Unabomber Still Elusive Despite Multitude of Tips

SACRAMENTO, California -- Each day the tips flow in, a hundred of them, sometimes more. They come from Sacramento, San Francisco and places far beyond -- from people who believe they know the crafty U.S. serial bomber who has killed three people and wounded 23 more.

Despite the extraordinary outpouring, authorities said last week that there is no prime suspect in the 17-year-old Unabom case. But with the promise of a $1.1 million reward for the killer's capture, there have been possibilities galore.
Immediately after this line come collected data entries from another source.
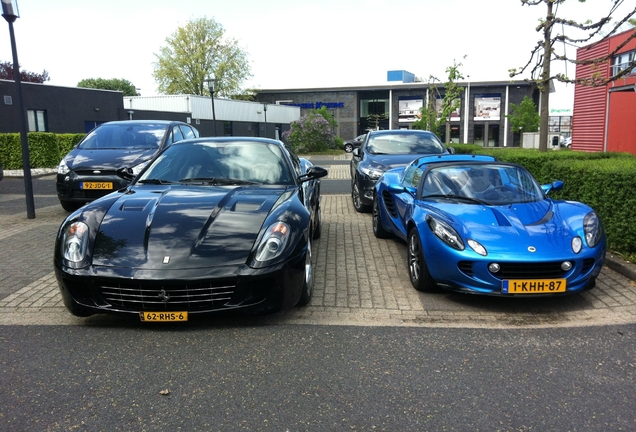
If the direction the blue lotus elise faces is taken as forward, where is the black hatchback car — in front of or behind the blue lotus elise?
behind

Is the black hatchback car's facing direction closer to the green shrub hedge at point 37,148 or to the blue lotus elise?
the blue lotus elise

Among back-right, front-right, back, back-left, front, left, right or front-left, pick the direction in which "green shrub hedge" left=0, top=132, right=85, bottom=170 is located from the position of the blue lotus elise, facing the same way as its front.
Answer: back

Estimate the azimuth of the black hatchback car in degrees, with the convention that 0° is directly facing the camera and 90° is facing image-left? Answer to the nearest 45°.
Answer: approximately 45°

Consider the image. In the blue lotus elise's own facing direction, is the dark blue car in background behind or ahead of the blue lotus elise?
behind

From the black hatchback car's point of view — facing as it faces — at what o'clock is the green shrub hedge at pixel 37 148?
The green shrub hedge is roughly at 4 o'clock from the black hatchback car.

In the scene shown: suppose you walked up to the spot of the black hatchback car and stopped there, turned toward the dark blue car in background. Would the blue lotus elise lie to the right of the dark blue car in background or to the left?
right

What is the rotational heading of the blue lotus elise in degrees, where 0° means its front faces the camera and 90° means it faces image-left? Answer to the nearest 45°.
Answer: approximately 315°

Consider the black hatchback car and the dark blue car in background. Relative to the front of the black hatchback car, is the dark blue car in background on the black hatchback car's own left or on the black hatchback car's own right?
on the black hatchback car's own left

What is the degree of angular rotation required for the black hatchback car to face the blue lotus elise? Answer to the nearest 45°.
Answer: approximately 90° to its left
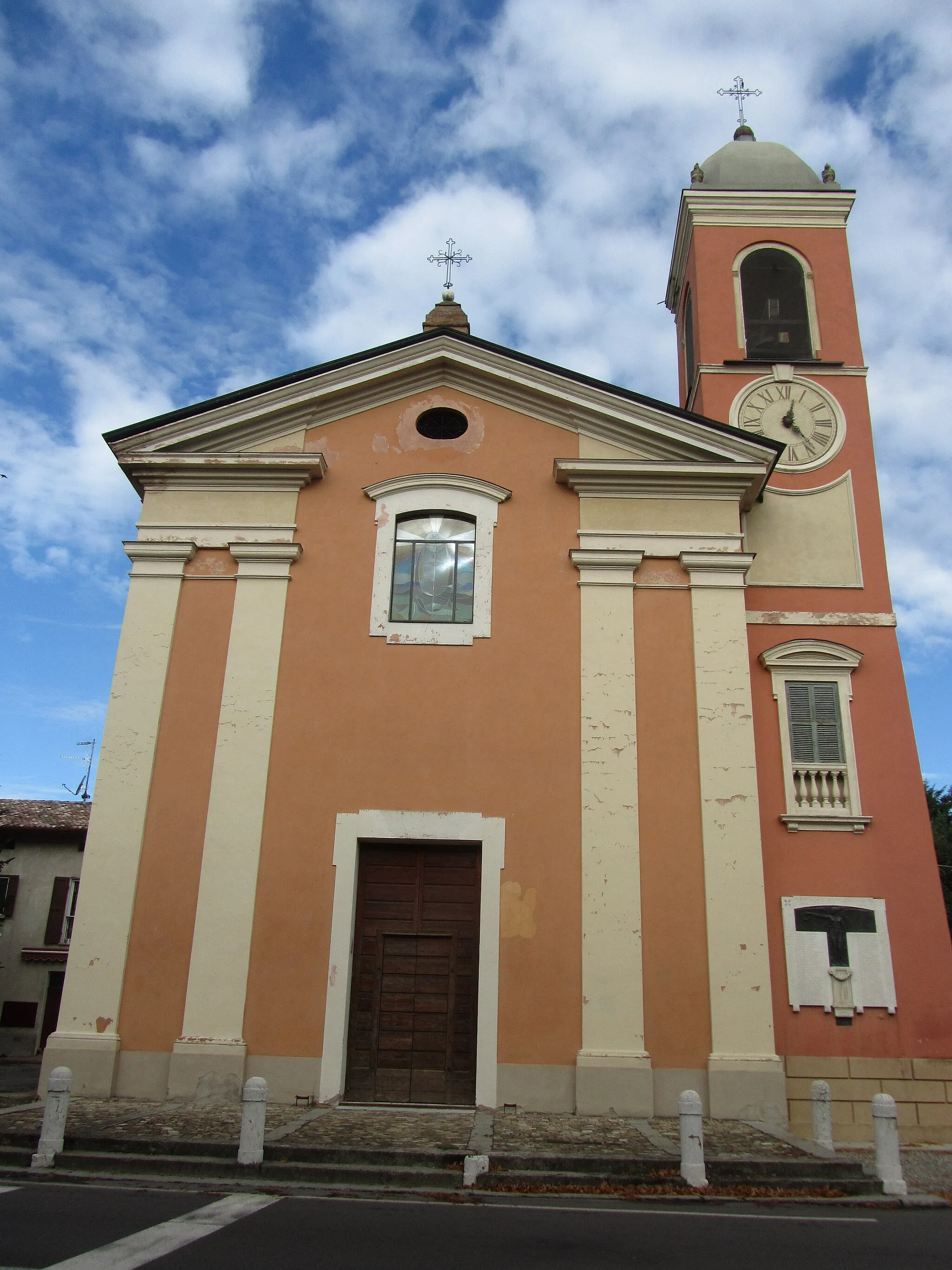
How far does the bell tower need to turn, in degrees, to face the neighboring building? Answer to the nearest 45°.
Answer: approximately 135° to its right

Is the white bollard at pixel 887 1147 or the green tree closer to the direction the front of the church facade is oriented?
the white bollard

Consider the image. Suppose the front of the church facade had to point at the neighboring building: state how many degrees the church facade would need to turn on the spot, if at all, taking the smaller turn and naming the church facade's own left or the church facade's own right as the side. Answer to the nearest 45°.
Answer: approximately 135° to the church facade's own right

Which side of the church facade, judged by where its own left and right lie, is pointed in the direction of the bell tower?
left

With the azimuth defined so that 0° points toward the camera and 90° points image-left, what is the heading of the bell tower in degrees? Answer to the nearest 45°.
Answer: approximately 0°

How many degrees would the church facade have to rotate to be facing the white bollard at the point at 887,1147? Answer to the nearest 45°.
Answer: approximately 45° to its left

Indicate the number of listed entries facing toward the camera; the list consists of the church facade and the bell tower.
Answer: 2

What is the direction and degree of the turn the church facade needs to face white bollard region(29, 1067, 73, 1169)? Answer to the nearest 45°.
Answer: approximately 45° to its right

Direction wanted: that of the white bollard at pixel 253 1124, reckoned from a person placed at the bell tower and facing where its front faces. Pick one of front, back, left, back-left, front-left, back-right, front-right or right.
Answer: front-right
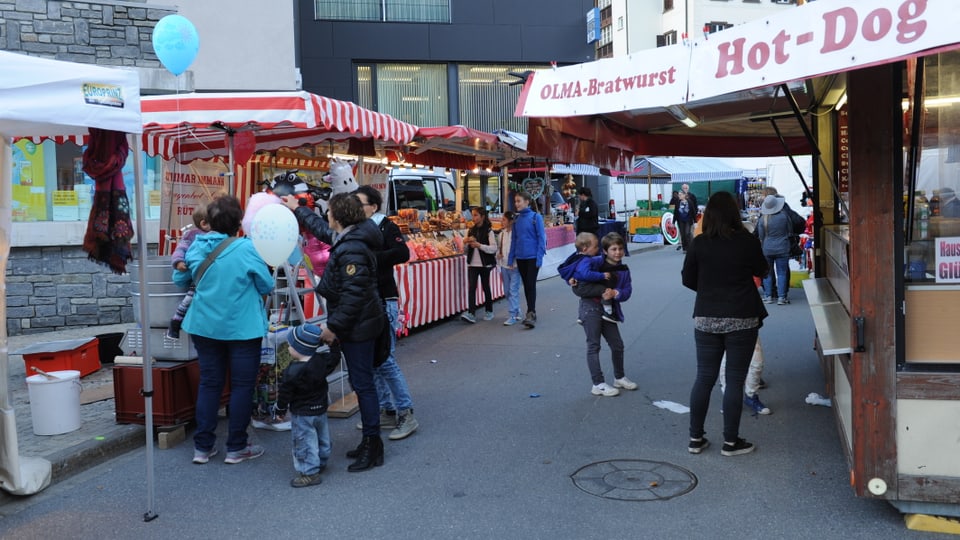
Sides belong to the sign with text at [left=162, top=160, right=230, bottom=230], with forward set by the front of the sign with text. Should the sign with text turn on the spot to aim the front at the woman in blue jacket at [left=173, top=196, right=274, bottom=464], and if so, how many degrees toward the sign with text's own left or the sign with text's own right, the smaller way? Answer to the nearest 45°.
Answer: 0° — it already faces them

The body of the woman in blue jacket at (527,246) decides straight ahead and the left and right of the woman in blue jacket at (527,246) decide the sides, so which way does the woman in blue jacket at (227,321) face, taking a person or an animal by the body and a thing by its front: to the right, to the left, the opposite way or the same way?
the opposite way

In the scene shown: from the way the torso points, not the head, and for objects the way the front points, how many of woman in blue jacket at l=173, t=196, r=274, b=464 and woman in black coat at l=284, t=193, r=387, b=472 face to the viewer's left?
1

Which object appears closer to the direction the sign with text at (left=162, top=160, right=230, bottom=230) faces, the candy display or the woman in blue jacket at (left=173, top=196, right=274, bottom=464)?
the woman in blue jacket

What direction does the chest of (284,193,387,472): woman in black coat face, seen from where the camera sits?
to the viewer's left

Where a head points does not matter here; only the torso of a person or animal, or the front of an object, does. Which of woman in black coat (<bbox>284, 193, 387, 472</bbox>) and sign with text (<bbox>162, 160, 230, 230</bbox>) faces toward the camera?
the sign with text

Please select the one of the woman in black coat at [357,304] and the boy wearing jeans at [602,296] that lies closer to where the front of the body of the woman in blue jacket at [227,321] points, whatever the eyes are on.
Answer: the boy wearing jeans

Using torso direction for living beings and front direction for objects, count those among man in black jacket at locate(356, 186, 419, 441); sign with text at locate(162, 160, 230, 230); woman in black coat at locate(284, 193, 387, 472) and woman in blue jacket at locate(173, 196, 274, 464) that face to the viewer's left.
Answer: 2

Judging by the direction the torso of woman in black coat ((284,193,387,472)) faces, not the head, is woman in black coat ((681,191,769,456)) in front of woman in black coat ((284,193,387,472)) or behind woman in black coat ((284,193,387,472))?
behind

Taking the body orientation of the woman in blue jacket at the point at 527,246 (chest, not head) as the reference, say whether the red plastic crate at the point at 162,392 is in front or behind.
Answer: in front

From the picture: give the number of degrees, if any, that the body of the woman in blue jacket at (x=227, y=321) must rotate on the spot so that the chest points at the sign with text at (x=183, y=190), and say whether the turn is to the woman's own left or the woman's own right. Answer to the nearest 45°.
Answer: approximately 45° to the woman's own left

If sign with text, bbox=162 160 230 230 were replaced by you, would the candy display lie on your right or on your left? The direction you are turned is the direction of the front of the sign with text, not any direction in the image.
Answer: on your left

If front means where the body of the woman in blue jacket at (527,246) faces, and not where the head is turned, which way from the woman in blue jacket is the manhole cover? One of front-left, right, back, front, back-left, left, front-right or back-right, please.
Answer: front-left

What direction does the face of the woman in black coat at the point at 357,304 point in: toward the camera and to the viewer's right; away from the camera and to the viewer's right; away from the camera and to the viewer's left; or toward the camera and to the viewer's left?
away from the camera and to the viewer's left

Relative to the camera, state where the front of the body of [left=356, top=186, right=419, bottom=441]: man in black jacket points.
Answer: to the viewer's left

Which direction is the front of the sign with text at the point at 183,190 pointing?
toward the camera

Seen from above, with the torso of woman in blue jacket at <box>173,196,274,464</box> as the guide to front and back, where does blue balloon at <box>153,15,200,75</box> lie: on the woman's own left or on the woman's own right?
on the woman's own left
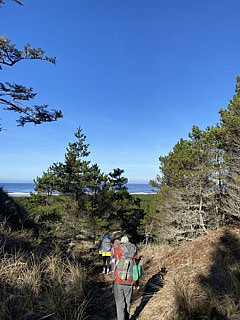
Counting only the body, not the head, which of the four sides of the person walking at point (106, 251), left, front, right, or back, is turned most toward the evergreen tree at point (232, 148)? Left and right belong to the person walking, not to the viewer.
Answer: right

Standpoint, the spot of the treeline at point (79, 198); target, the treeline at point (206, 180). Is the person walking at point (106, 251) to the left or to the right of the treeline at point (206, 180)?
right

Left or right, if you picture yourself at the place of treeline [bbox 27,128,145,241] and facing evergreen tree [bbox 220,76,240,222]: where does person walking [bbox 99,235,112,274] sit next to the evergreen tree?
right

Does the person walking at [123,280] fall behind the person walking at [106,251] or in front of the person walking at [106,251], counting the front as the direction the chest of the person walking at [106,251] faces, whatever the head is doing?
behind

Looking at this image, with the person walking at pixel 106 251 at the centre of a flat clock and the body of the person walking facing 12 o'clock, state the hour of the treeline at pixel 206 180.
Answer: The treeline is roughly at 2 o'clock from the person walking.

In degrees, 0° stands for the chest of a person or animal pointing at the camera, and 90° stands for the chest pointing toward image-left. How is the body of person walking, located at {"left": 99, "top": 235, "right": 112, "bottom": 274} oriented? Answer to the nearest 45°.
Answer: approximately 180°
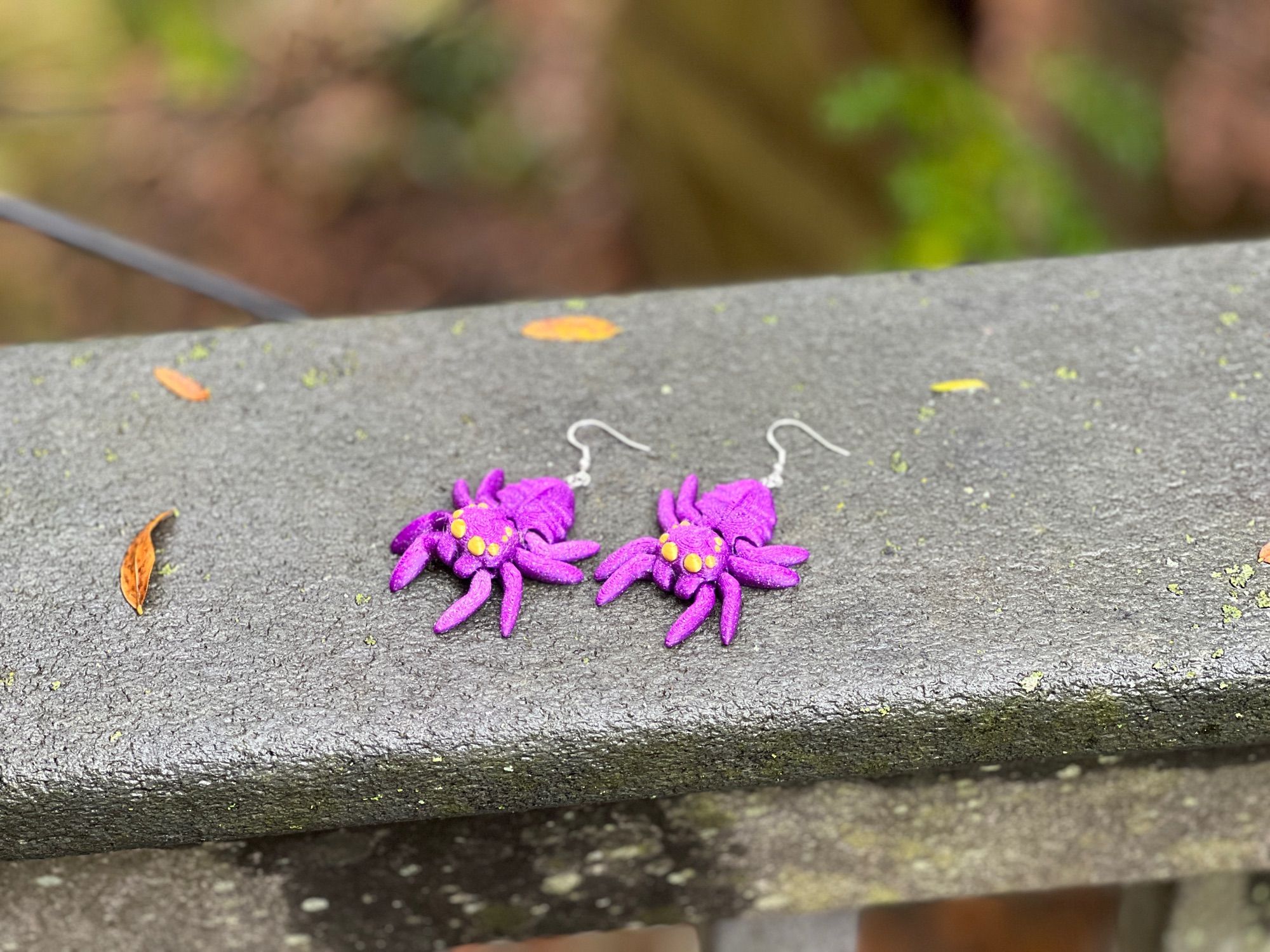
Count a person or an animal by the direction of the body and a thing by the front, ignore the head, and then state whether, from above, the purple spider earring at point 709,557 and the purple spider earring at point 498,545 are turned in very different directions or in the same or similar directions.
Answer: same or similar directions

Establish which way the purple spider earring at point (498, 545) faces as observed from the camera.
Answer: facing the viewer and to the left of the viewer

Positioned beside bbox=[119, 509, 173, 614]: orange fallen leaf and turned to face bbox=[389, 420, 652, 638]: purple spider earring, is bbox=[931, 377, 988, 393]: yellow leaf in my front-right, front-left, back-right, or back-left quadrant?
front-left

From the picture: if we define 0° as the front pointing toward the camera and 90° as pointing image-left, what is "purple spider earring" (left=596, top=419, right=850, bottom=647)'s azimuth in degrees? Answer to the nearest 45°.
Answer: approximately 45°

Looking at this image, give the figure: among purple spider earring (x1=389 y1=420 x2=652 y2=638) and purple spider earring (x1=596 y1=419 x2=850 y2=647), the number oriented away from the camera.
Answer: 0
For a time, federal agents zeroed in on a suspicious sailor, only to learn he was at sea during one of the bombings. On another occasion, a handyman in Salt Lake City became a tantalizing target, but he too had an alibi. Authorities also scrutinized a career criminal in Northern California, because his Social Security number matches a code the bomber uses to identify himself in letters. But he was in prison at the time of two bombings in 1993.

One potential suspect on the FBI's list is James William Kilgore, 48, a fugitive from justice who went underground on a bomb-related charge in 1976 and has not been seen since. Kilgore is best known for his links to the Symbionese Liberation Army -- the terrorist group that kidnapped newspaper heiress Patricia Hearst more than two decades ago.

Some of those familiar with the Kilgore case see parallels with the Unabomber. The height and general appearance are about right. So is the timing: the bomber started mailing his deadly packages in 1978, not long after Kilgore disappeared, vowing to attack the U.S. government.

But the FBI has not pressed hard to find him, much to the frustration of some critics of the Unabomb probe: "He is the only fugitive wanted for bombing and hiding for 18 years -- and they can't find him?'' said one law enforcement source. "At least if they find him, they can find out whether he is the guy.''

Officially, Kilgore remains "a potential suspect, as much as anybody else who hasn't been fully cleared, since he is still a fugitive,'' said the FBI's Sacramento spokesman, Tom Griffin.

The theory that Kilgore might be the Unabomber was "looked at with a fine-tooth comb," said one federal source. "Although he hasn't been totally eliminated, it doesn't strike any of [the investigators] as a juicy thing.''

Those who knew Kilgore before he turned fugitive say he is an unlikely serial killer. He is a nice guy among radicals, they say, an idealist to the core.

Apart from Kilgore, investigators have checked out hundreds of suspects. Because of his targets, which have included airline executives and college professors, agents have focused much of their energy on employees of airlines and universities, as well as disgruntled graduate students.

This year, when the bomber killed a Sacramento timber lobbyist and threatened to blow up a plane at Los Angeles International Airport, agents received a new flurry of tips to a special 24-hour hot line. Many calls have been wildly improbable, fingering ex-husbands who have not provided child-support payments and a variety of apparently harmless eccentrics, including a hermit living in the northern Sierra.